▶ _Exercise goal_
Rename "bounding box" to "bounding rectangle" throughout the listing below, keeping everything else unchanged. Leave the pictures out of your answer.

▶ _Spatial annotation listing_
★ ★ ★ ★ ★
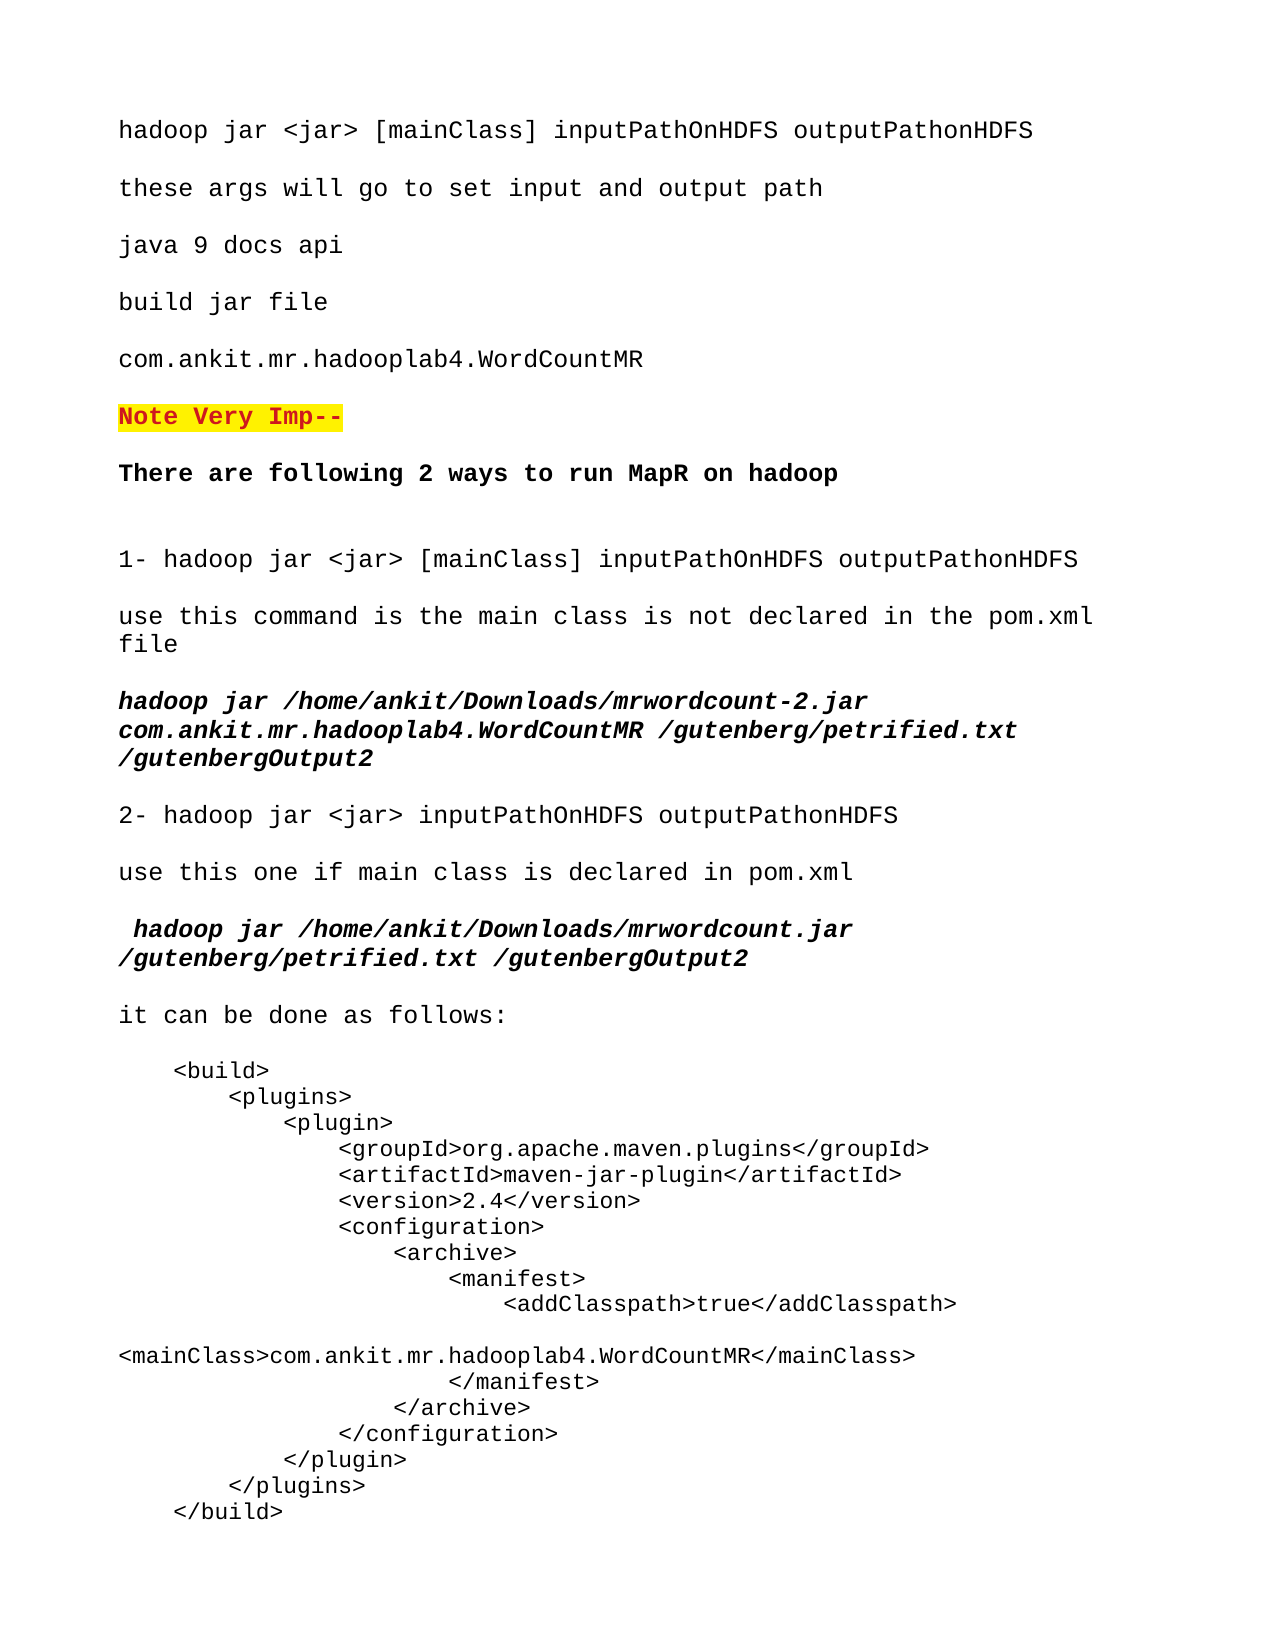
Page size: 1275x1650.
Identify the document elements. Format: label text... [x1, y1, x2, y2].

text 2- hadoop jar <jar> inputPathOnHDFS outputPathonHDFS [118, 803, 1157, 831]
text </archive> [118, 1397, 1157, 1422]
text <manifest> [118, 1267, 1157, 1293]
text 1- hadoop jar <jar> [mainClass] inputPathOnHDFS outputPathonHDFS [118, 546, 1157, 575]
text <addClasspath>true</addClasspath> [118, 1293, 1157, 1319]
text <configuration> [118, 1215, 1157, 1241]
text </plugin> [118, 1448, 1157, 1474]
text <version>2.4</version> [118, 1189, 1157, 1215]
text There are following 2 ways to run MapR on hadoop [118, 461, 1157, 489]
text <groupId>org.apache.maven.plugins</groupId> [118, 1137, 1157, 1163]
text build jar file [118, 289, 1157, 318]
text hadoop jar /home/ankit/Downloads/mrwordcount-2.jar com.ankit.mr.hadooplab4.WordCountMR /gutenberg/petrified.txt /gutenbergOutput2 [118, 689, 1157, 774]
text </build> [118, 1500, 1157, 1526]
text <build> [118, 1059, 1157, 1085]
text <mainClass>com.ankit.mr.hadooplab4.WordCountMR</mainClass> [118, 1319, 1157, 1371]
text <plugins> [118, 1085, 1157, 1111]
text <plugin> [118, 1111, 1157, 1137]
text hadoop jar <jar> [mainClass] inputPathOnHDFS outputPathonHDFS [118, 118, 1157, 146]
text it can be done as follows: [118, 1002, 1157, 1031]
text Note Very Imp-- [118, 403, 1157, 432]
text java 9 docs api [118, 232, 1157, 261]
text these args will go to set input and output path [118, 175, 1157, 203]
text hadoop jar /home/ankit/Downloads/mrwordcount.jar /gutenberg/petrified.txt /gutenbergOutput2 [118, 917, 1157, 973]
text use this one if main class is declared in pom.xml [118, 860, 1157, 888]
text com.ankit.mr.hadooplab4.WordCountMR [118, 346, 1157, 375]
text </manifest> [118, 1371, 1157, 1397]
text <artifactId>maven-jar-plugin</artifactId> [118, 1163, 1157, 1189]
text </plugins> [118, 1474, 1157, 1500]
text <archive> [118, 1241, 1157, 1267]
text </configuration> [118, 1422, 1157, 1448]
text use this command is the main class is not declared in the pom.xml file [118, 603, 1157, 660]
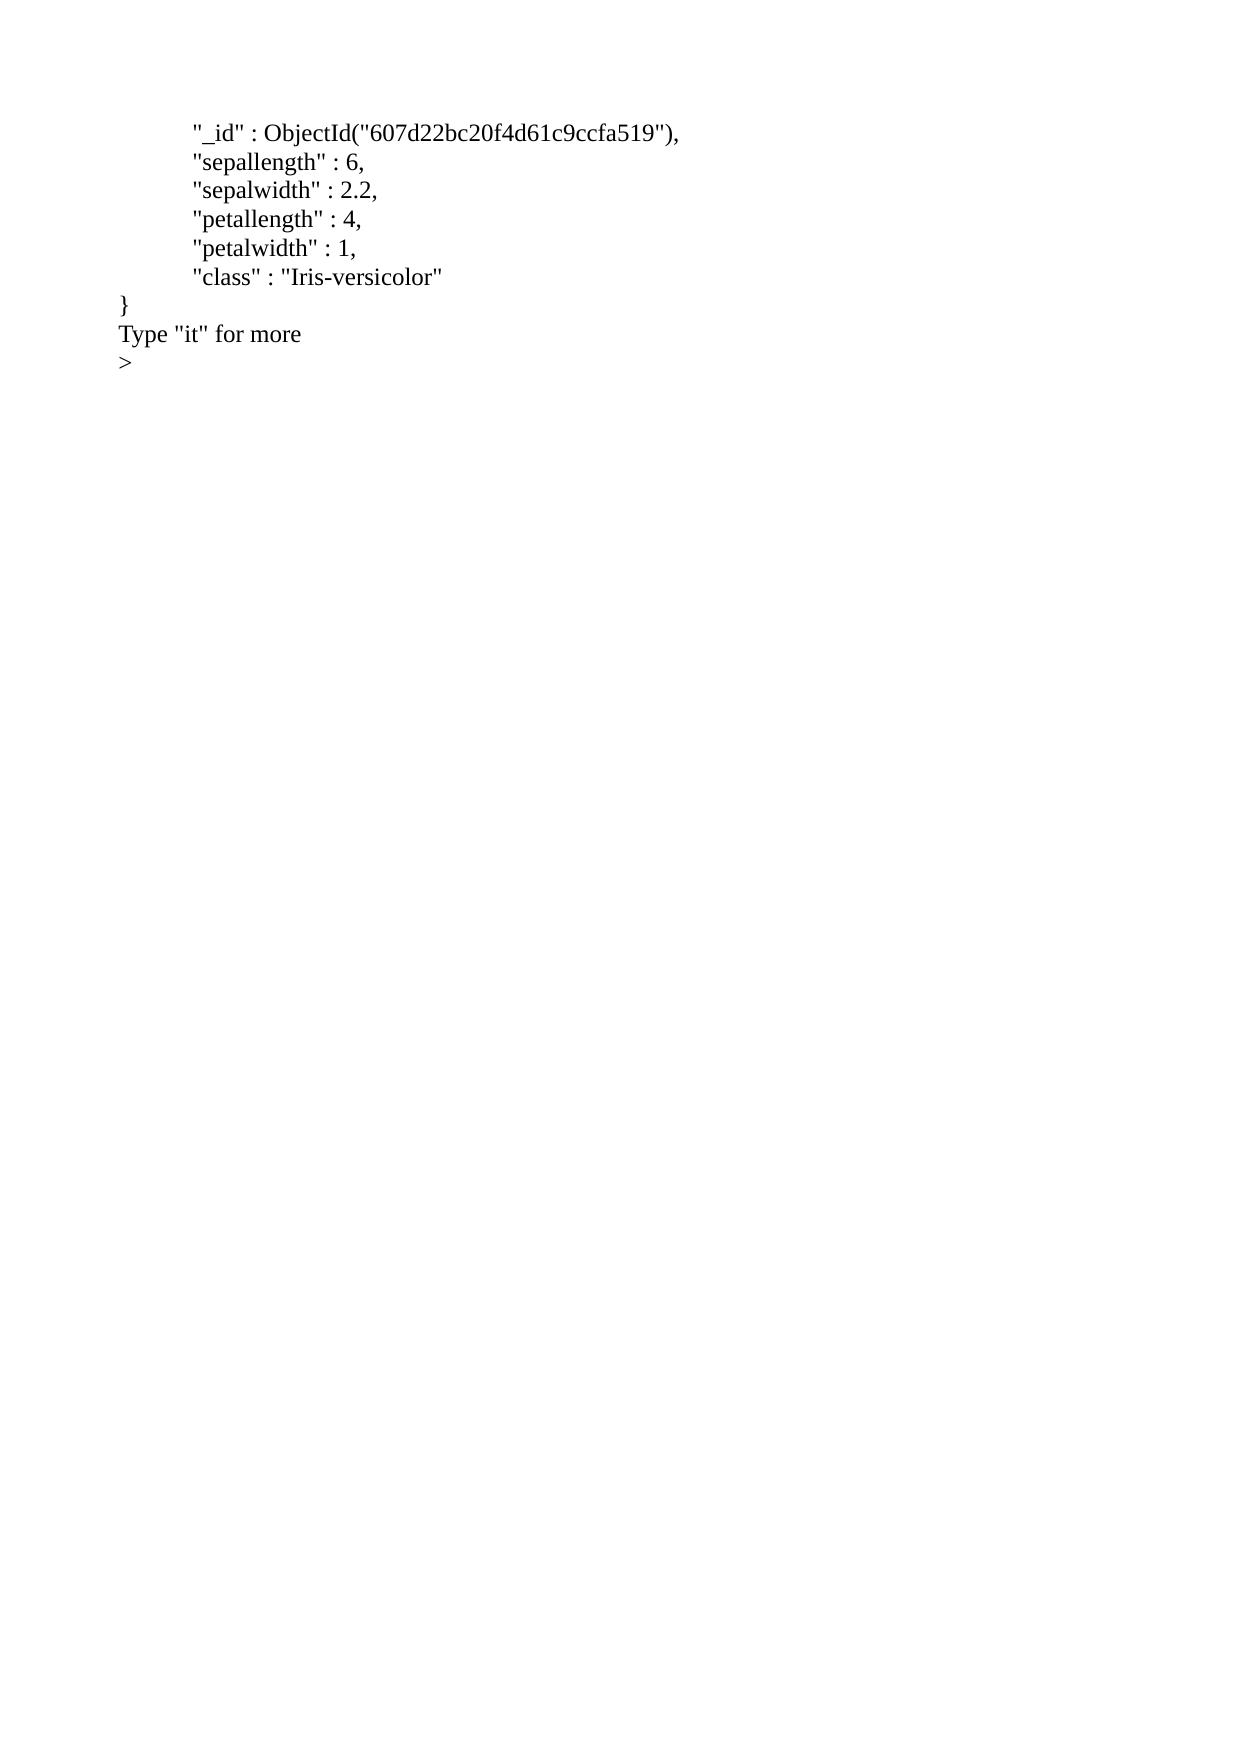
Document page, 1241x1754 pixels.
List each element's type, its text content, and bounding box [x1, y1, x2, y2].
★ ★ ★ ★ ★
▶ _Full output_
Page size: 1275x1650.
Identify the document elements. Format: label text... [x1, y1, x2, y2].

text 2- hadoop jar <jar> inputPathOnHDFS outputPathonHDFS [118, 803, 1157, 831]
text </archive> [118, 1397, 1157, 1422]
text <manifest> [118, 1267, 1157, 1293]
text 1- hadoop jar <jar> [mainClass] inputPathOnHDFS outputPathonHDFS [118, 546, 1157, 575]
text <addClasspath>true</addClasspath> [118, 1293, 1157, 1319]
text <configuration> [118, 1215, 1157, 1241]
text </plugin> [118, 1448, 1157, 1474]
text <version>2.4</version> [118, 1189, 1157, 1215]
text There are following 2 ways to run MapR on hadoop [118, 461, 1157, 489]
text <groupId>org.apache.maven.plugins</groupId> [118, 1137, 1157, 1163]
text build jar file [118, 289, 1157, 318]
text hadoop jar /home/ankit/Downloads/mrwordcount-2.jar com.ankit.mr.hadooplab4.WordCountMR /gutenberg/petrified.txt /gutenbergOutput2 [118, 689, 1157, 774]
text </build> [118, 1500, 1157, 1526]
text <build> [118, 1059, 1157, 1085]
text <mainClass>com.ankit.mr.hadooplab4.WordCountMR</mainClass> [118, 1319, 1157, 1371]
text <plugins> [118, 1085, 1157, 1111]
text <plugin> [118, 1111, 1157, 1137]
text hadoop jar <jar> [mainClass] inputPathOnHDFS outputPathonHDFS [118, 118, 1157, 146]
text it can be done as follows: [118, 1002, 1157, 1031]
text Note Very Imp-- [118, 403, 1157, 432]
text java 9 docs api [118, 232, 1157, 261]
text these args will go to set input and output path [118, 175, 1157, 203]
text hadoop jar /home/ankit/Downloads/mrwordcount.jar /gutenberg/petrified.txt /gutenbergOutput2 [118, 917, 1157, 973]
text use this one if main class is declared in pom.xml [118, 860, 1157, 888]
text com.ankit.mr.hadooplab4.WordCountMR [118, 346, 1157, 375]
text </manifest> [118, 1371, 1157, 1397]
text <artifactId>maven-jar-plugin</artifactId> [118, 1163, 1157, 1189]
text </plugins> [118, 1474, 1157, 1500]
text <archive> [118, 1241, 1157, 1267]
text </configuration> [118, 1422, 1157, 1448]
text use this command is the main class is not declared in the pom.xml file [118, 603, 1157, 660]
Document page, 1241x1754 pixels.
List each element's type, its text content, and bounding rectangle [x1, y1, x2, y2].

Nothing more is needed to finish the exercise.